The wait is almost over for the new season of Discovery’s Deadliest Catch. As our exclusive trailer debut announces, the Emmy-winning reality show is back April 10. There’s a lot to look forward to, including the return of Josh Harris and the Cornelia Marie. But according to the network, there’s also “injuries and Coast Guard rescues stacking up at alarming rates.”

A Summer Bay deckhand falls overboard during one storm — the most serious issue for Capt. Wild Bill Wichrowski, who also faces one of the worst engine failures of his career and the loss of some of his crab quota to the Brenna A‘s young gun, Capt. Sean Dwyer. The Brenna A, unfortunately, also takes on more than $30,000 worth of damage after being bashed by a monster wave.

The Brenna A vs. the Bering Sea (Photo: Discovery)

The Saga comes into the season with a $750,000 makeover, putting the pressure firmly on Capt. Jake Anderson to produce. As the new footage reveals, he’ll have to do it without the help of his mentor, Capt. Sig Hansen, who literally throws him out of the Northwestern wheelhouse. For Sig, who’s feeling strong after his 2016 heart attack, this season is about proving he’s still the best in the business. That’s a title rival captain Keith Colburn of the Wizard desperately wants, though it won’t come easy.

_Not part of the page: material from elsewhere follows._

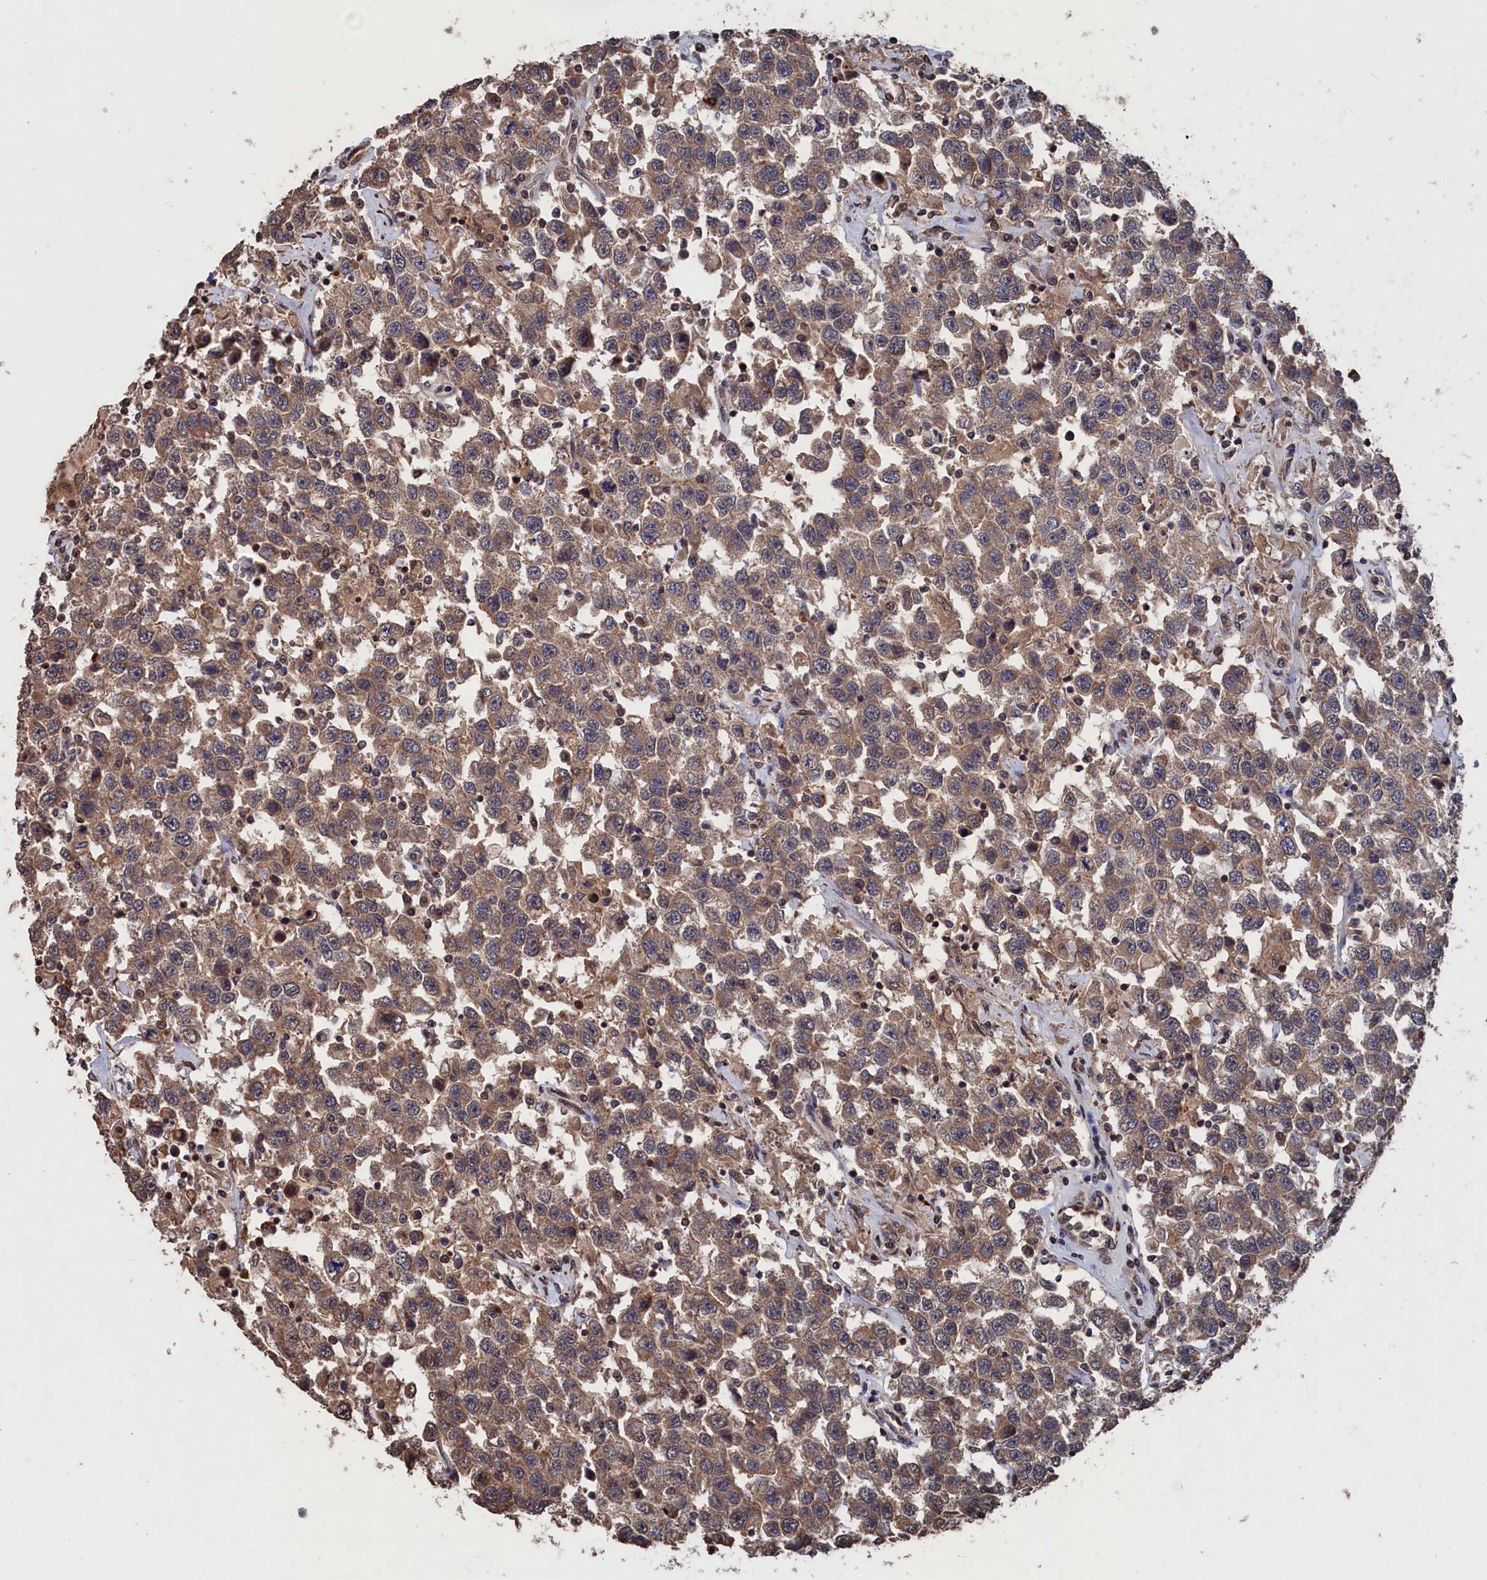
{"staining": {"intensity": "moderate", "quantity": ">75%", "location": "cytoplasmic/membranous"}, "tissue": "testis cancer", "cell_type": "Tumor cells", "image_type": "cancer", "snomed": [{"axis": "morphology", "description": "Seminoma, NOS"}, {"axis": "topography", "description": "Testis"}], "caption": "A histopathology image showing moderate cytoplasmic/membranous expression in about >75% of tumor cells in testis seminoma, as visualized by brown immunohistochemical staining.", "gene": "PDE12", "patient": {"sex": "male", "age": 41}}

According to Discovery, “as the season wears on, a problem develops that could put Keith’s season — and life — in jeopardy.” Presumably that has something to do with him asking if there’s a fuel spill and ordering the crew into their survival suits in the trailer.

Josh Harris in the wheelhouse of the Cornelia Marie (Photo: Discovery)

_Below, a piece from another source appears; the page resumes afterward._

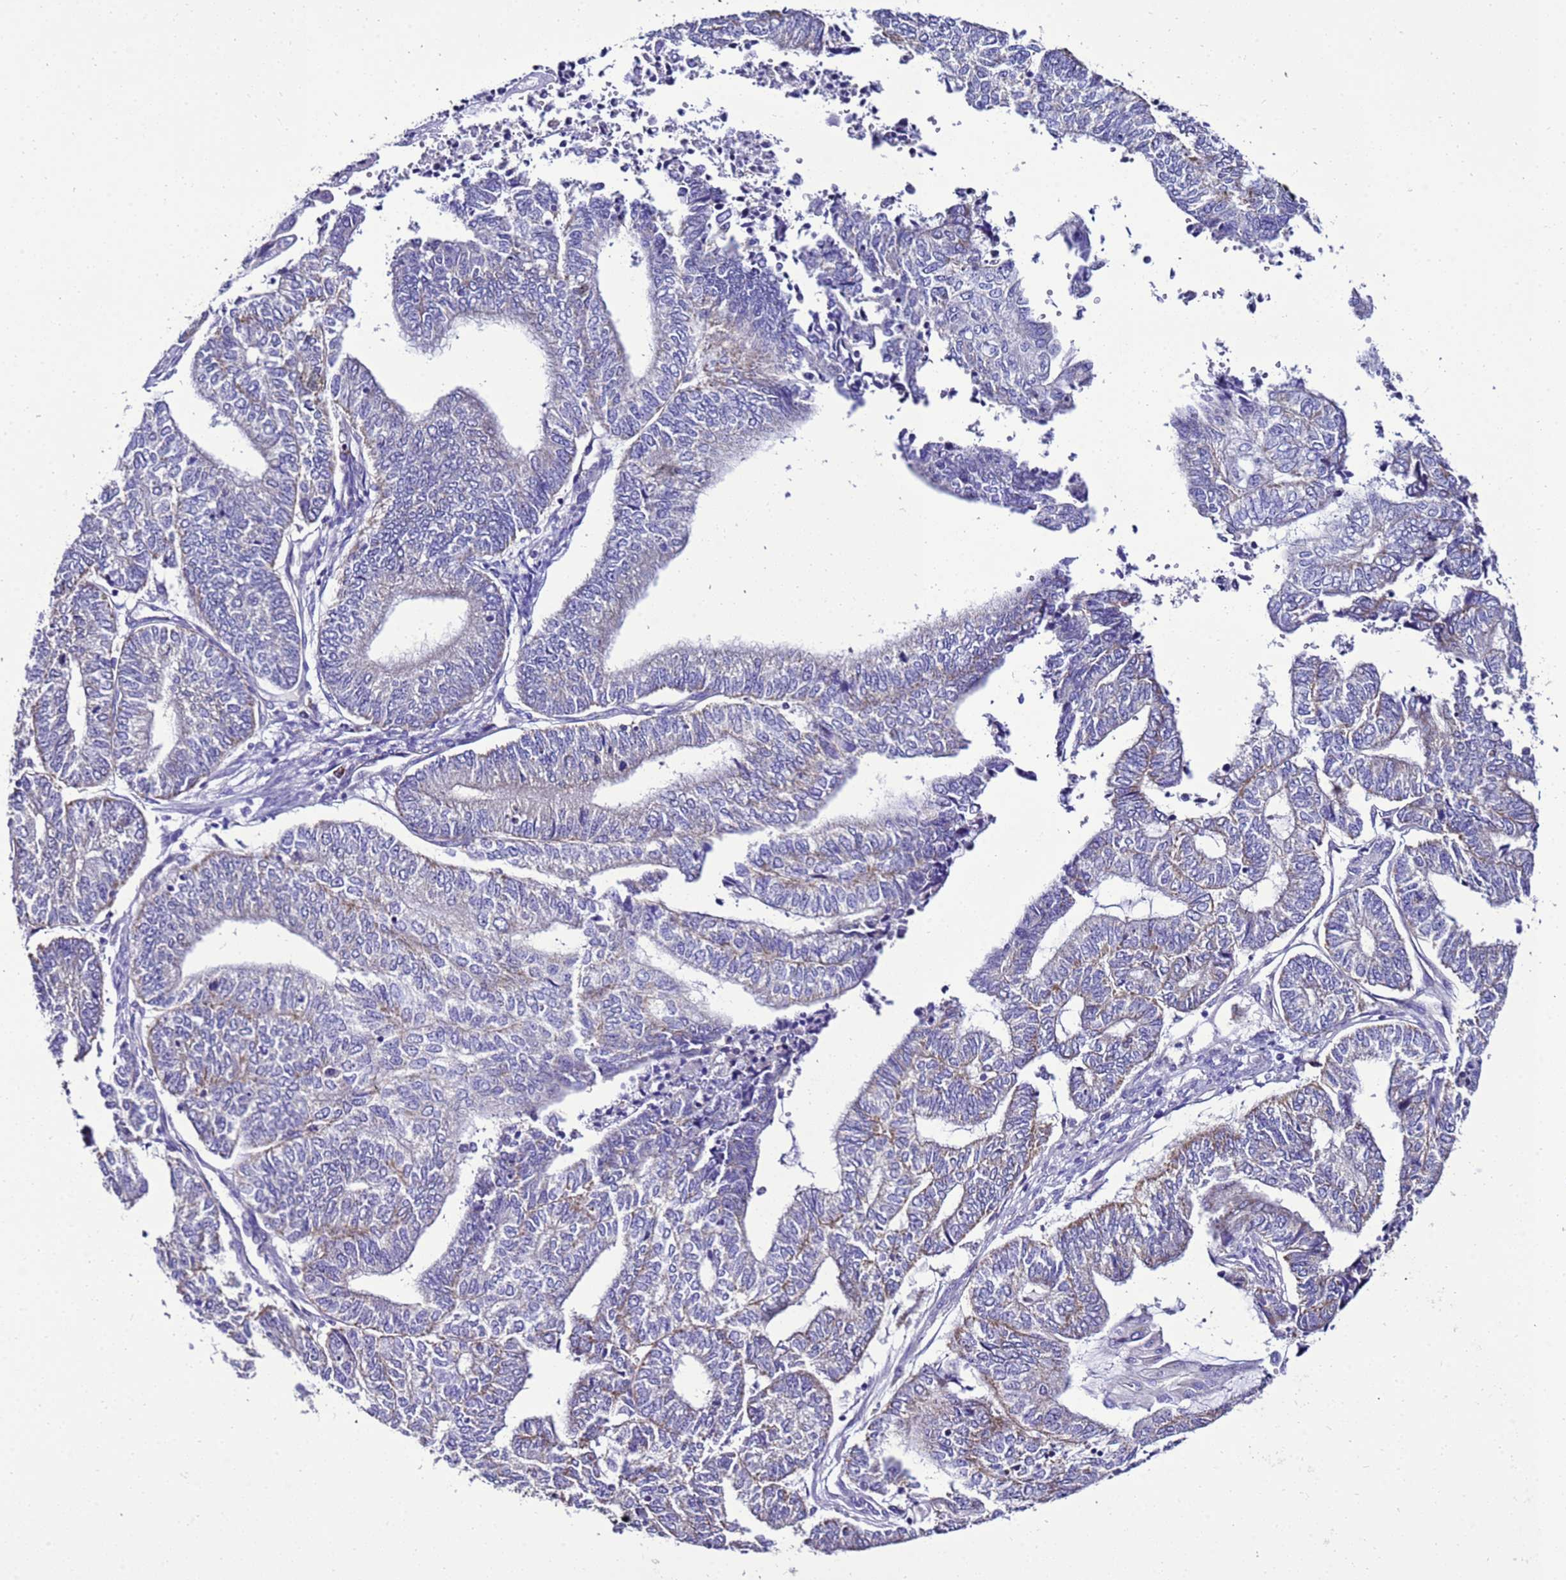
{"staining": {"intensity": "negative", "quantity": "none", "location": "none"}, "tissue": "endometrial cancer", "cell_type": "Tumor cells", "image_type": "cancer", "snomed": [{"axis": "morphology", "description": "Adenocarcinoma, NOS"}, {"axis": "topography", "description": "Uterus"}, {"axis": "topography", "description": "Endometrium"}], "caption": "The IHC histopathology image has no significant expression in tumor cells of endometrial adenocarcinoma tissue. (DAB (3,3'-diaminobenzidine) immunohistochemistry with hematoxylin counter stain).", "gene": "DPH6", "patient": {"sex": "female", "age": 70}}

All eyes will, of course, be on Josh Harris, who’ll again co-captain the Cornelia Marie with Casey McManus. “I was so happy to see the boat. I kissed it when I saw it,” he told Yahoo Entertainment before heading out of Dutch Harbor, Alaska last October. The boat itself has also been through a major overhaul, and most of the crew is new. “Everyone has questions. They’re about to get ’em answered,” Harris told us last fall. “We’re definitely back, and we’re ready to show the world what we can do at full force, a little bit smarter, and with a lot better boat.”

Fans will notice that the Time Bandit won’t be featured this season, but there is another returning character — mother nature. Per the network, “Forty-foot waves, hurricane force winds, heavy-machinery and massive icebergs are just a few reasons that no season is ever the same. Making matters even worse, the sea is terrifyingly heightened by this year’s super moon, a tsunami and some of the worst winter storms on record.”

Before setting sail, the captains will honor their friends and fellow fishermen of the Destination, a vessel in the Bering Sea crab fleet that was lost in February 2017.

Deadliest Catch Season 14 premieres April 10 at 9 p.m. on Discovery, preceded by the first-ever live episode of the pre-show The Bait at 8 p.m. in celebration of the series’ 200th episode.